**Records supplied:**
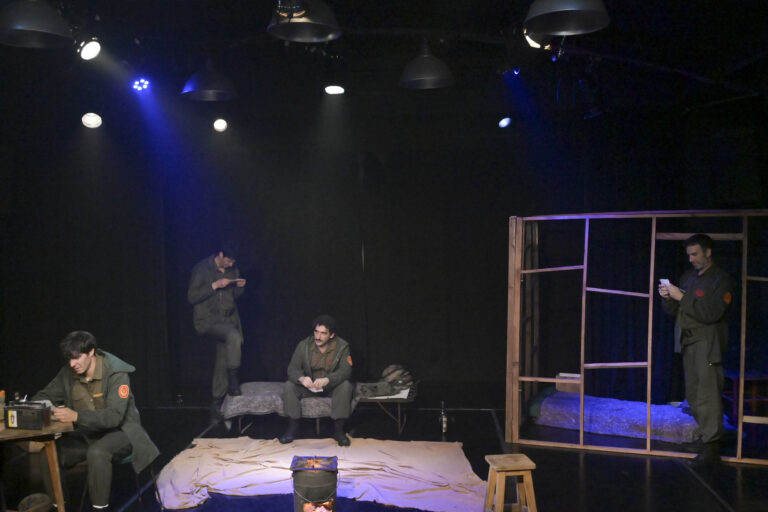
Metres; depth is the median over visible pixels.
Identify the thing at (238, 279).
paper
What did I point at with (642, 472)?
floor
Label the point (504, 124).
spotlight
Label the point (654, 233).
frame
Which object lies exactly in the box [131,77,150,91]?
stage light
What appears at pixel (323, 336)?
man
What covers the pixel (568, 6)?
pendant lamp
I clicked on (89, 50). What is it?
spotlight
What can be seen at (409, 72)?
pendant lamp
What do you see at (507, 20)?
ceiling
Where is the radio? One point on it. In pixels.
(23, 409)
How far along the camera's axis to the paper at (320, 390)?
7.06 m
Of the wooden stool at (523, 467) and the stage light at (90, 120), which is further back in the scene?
the stage light at (90, 120)
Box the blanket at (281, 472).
[152,437,491,511]
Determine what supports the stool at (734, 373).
on the floor
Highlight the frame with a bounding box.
[505,208,767,464]
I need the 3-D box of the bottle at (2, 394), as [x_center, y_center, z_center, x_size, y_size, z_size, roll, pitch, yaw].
[-2.252,0.756,4.841,0.080,0.172,0.079,0,3,4]
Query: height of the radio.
0.150 m
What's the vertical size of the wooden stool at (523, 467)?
0.437 m
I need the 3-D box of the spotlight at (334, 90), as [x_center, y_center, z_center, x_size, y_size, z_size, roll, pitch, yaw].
[-0.315,-1.602,6.567,0.185,0.174,0.184,0,3,4]
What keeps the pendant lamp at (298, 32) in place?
hanging from the ceiling
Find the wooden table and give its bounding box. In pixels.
[0,415,74,511]
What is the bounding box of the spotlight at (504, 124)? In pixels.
[497,115,511,128]
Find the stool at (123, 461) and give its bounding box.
[73,453,164,511]
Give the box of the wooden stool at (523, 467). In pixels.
[482,454,538,511]
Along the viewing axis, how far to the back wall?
8.35 m
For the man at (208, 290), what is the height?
1.640 m
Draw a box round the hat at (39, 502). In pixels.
[17,493,53,511]
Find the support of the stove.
on the floor
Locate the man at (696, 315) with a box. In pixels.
[660,233,733,466]
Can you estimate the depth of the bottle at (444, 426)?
7.27 m
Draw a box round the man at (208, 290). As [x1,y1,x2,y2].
[187,244,246,419]
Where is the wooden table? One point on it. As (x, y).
(57, 491)
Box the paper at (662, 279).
[659,278,671,288]
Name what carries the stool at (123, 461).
on the floor
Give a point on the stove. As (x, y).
(311, 485)
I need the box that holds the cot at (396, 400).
[221,379,415,437]
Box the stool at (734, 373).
[723,368,767,423]
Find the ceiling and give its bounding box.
[1,0,767,126]
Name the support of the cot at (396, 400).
on the floor
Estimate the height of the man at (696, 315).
1.756 m
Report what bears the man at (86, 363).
on the stool at (123, 461)
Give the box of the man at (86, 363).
[28,332,159,511]
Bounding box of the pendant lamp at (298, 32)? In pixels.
[268,0,341,42]
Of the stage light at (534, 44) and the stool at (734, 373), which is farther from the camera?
the stool at (734, 373)
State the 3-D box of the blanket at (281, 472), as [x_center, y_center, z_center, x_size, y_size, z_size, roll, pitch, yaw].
[-0.377,1.398,5.984,2.544,0.082,1.841,0,3,4]
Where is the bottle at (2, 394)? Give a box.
[0,390,4,420]
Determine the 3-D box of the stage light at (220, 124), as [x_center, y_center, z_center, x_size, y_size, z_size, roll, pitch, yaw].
[-1.481,-1.520,7.752,0.186,0.194,0.182,0,3,4]
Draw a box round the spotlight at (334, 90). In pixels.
[323,83,345,94]
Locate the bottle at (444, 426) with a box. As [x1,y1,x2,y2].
[438,401,448,434]
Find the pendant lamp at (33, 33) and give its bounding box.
[0,0,73,48]
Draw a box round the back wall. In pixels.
[0,98,765,413]
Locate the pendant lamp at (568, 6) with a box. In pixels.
[523,0,610,35]
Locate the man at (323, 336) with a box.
[280,316,355,444]
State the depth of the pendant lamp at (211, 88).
5.89 m
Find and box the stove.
[290,455,338,511]
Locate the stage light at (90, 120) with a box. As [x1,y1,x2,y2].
[81,112,102,127]
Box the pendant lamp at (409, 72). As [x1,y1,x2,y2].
[398,41,454,89]
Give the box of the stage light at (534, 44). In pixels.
[523,29,552,48]
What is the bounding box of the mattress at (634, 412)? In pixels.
[529,389,708,442]
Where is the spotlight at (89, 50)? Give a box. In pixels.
[77,37,102,60]
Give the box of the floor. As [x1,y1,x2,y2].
[0,403,767,511]
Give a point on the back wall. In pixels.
(420, 366)
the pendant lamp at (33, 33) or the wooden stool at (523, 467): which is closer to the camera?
the pendant lamp at (33, 33)
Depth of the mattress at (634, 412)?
7.09 m
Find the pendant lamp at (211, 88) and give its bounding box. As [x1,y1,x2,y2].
[181,58,237,100]
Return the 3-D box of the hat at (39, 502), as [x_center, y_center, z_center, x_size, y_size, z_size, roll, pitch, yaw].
[-2.060,1.415,4.911,0.217,0.162,0.240,0,3,4]
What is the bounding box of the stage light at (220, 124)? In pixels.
[212,117,228,132]
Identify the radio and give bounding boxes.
[3,399,51,429]
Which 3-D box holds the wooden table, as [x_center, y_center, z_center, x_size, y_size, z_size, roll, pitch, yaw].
[-2.203,1.217,4.763,0.842,0.670,0.767,0,3,4]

**Exercise:** Give back every record exactly, dropping its pictures.

**Answer section:**
Metres; depth is the median over visible pixels.
Identify the thing at (238, 279).
paper
What did I point at with (642, 472)?
floor
Label the point (504, 124).
spotlight
Label the point (654, 233).
frame
Which object lies exactly in the box [131,77,150,91]?
stage light
What appears at pixel (323, 336)?
man
What covers the pixel (568, 6)?
pendant lamp
I clicked on (89, 50). What is it?
spotlight
What can be seen at (409, 72)?
pendant lamp
What do you see at (507, 20)?
ceiling
Where is the radio? One point on it. In pixels.
(23, 409)
How far along the camera's axis to the paper at (320, 390)?
7.06 m
Of the wooden stool at (523, 467) and the stage light at (90, 120), which is further back in the scene?
the stage light at (90, 120)
Box the blanket at (281, 472).
[152,437,491,511]
Determine what supports the stool at (734, 373).
on the floor
Highlight the frame with a bounding box.
[505,208,767,464]
I need the 3-D box of the bottle at (2, 394), as [x_center, y_center, z_center, x_size, y_size, z_size, roll, pitch, yaw].
[-2.252,0.756,4.841,0.080,0.172,0.079,0,3,4]
Query: height of the radio.
0.150 m
What's the vertical size of the wooden stool at (523, 467)?
0.437 m
I need the 3-D box of the spotlight at (334, 90), as [x_center, y_center, z_center, x_size, y_size, z_size, roll, pitch, yaw].
[-0.315,-1.602,6.567,0.185,0.174,0.184,0,3,4]
What keeps the pendant lamp at (298, 32) in place?
hanging from the ceiling
Find the wooden table and give its bounding box. In pixels.
[0,415,74,511]
What is the bounding box of the spotlight at (504, 124)? In pixels.
[497,115,511,128]
Find the stool at (123, 461) and give its bounding box.
[73,453,164,511]
Give the box of the wooden stool at (523, 467). In pixels.
[482,454,538,511]
Along the viewing axis, how far to the back wall?
8.35 m
For the man at (208, 290), what is the height?
1.640 m
Draw a box round the hat at (39, 502). In pixels.
[17,493,53,511]
Find the support of the stove.
on the floor
Locate the man at (696, 315) with a box. In pixels.
[660,233,733,466]
Can you estimate the depth of the bottle at (444, 426)?
7.27 m
Draw a box round the man at (208, 290). As [x1,y1,x2,y2].
[187,244,246,419]
Where is the wooden table? One point on it. As (x, y).
(57, 491)
Box the paper at (662, 279).
[659,278,671,288]
Name what carries the stool at (123, 461).
on the floor
Give a point on the stove. As (x, y).
(311, 485)
I need the box that holds the cot at (396, 400).
[221,379,415,437]
Box the stool at (734, 373).
[723,368,767,423]
Find the ceiling and give its bounding box.
[1,0,767,126]
Name the support of the cot at (396, 400).
on the floor
Estimate the height of the man at (696, 315).
1.756 m
Report what bears the man at (86, 363).
on the stool at (123, 461)
Give the box of the man at (86, 363).
[28,332,159,511]
Bounding box of the pendant lamp at (298, 32)? In pixels.
[268,0,341,42]
Of the stage light at (534, 44) and the stool at (734, 373), which is farther from the camera?
the stool at (734, 373)
State the 3-D box of the blanket at (281, 472), as [x_center, y_center, z_center, x_size, y_size, z_size, roll, pitch, yaw].
[-0.377,1.398,5.984,2.544,0.082,1.841,0,3,4]
Where is the bottle at (2, 394)? Give a box.
[0,390,4,420]
Determine the 3-D box of the stage light at (220, 124), as [x_center, y_center, z_center, x_size, y_size, z_size, roll, pitch, yaw].
[-1.481,-1.520,7.752,0.186,0.194,0.182,0,3,4]
Draw a box round the spotlight at (334, 90). In pixels.
[323,83,345,94]
Locate the bottle at (444, 426) with a box. As [x1,y1,x2,y2].
[438,401,448,434]
Find the pendant lamp at (33, 33) and give its bounding box.
[0,0,73,48]
Draw a box round the back wall. In pixels.
[0,98,765,413]
Locate the pendant lamp at (568, 6) with a box. In pixels.
[523,0,610,35]
Locate the man at (323, 336) with a box.
[280,316,355,444]
State the depth of the pendant lamp at (211, 88).
5.89 m
Find and box the stove.
[290,455,338,511]
Locate the stage light at (90, 120) with a box. As [x1,y1,x2,y2].
[81,112,102,127]
Box the pendant lamp at (409, 72). As [x1,y1,x2,y2].
[398,41,454,89]
Give the box of the stage light at (534, 44). In pixels.
[523,29,552,48]
What is the bounding box of the mattress at (634, 412)? In pixels.
[529,389,708,442]
Where is the spotlight at (89, 50)? Give a box. In pixels.
[77,37,102,60]
Give the box of the floor. As [x1,y1,x2,y2].
[0,403,767,511]
Give a point on the back wall. In pixels.
(420, 366)
the pendant lamp at (33, 33) or the wooden stool at (523, 467): which is closer to the camera?
the pendant lamp at (33, 33)
Depth of the mattress at (634, 412)?
7.09 m
Find the pendant lamp at (211, 88) and give its bounding box. As [x1,y1,x2,y2].
[181,58,237,100]
Return the 3-D box of the hat at (39, 502), as [x_center, y_center, z_center, x_size, y_size, z_size, roll, pitch, yaw].
[-2.060,1.415,4.911,0.217,0.162,0.240,0,3,4]
What is the bounding box of the stage light at (220, 124)? In pixels.
[212,117,228,132]
Identify the radio and give bounding boxes.
[3,399,51,429]
Which 3-D box holds the wooden table, as [x_center, y_center, z_center, x_size, y_size, z_size, roll, pitch, yaw].
[-2.203,1.217,4.763,0.842,0.670,0.767,0,3,4]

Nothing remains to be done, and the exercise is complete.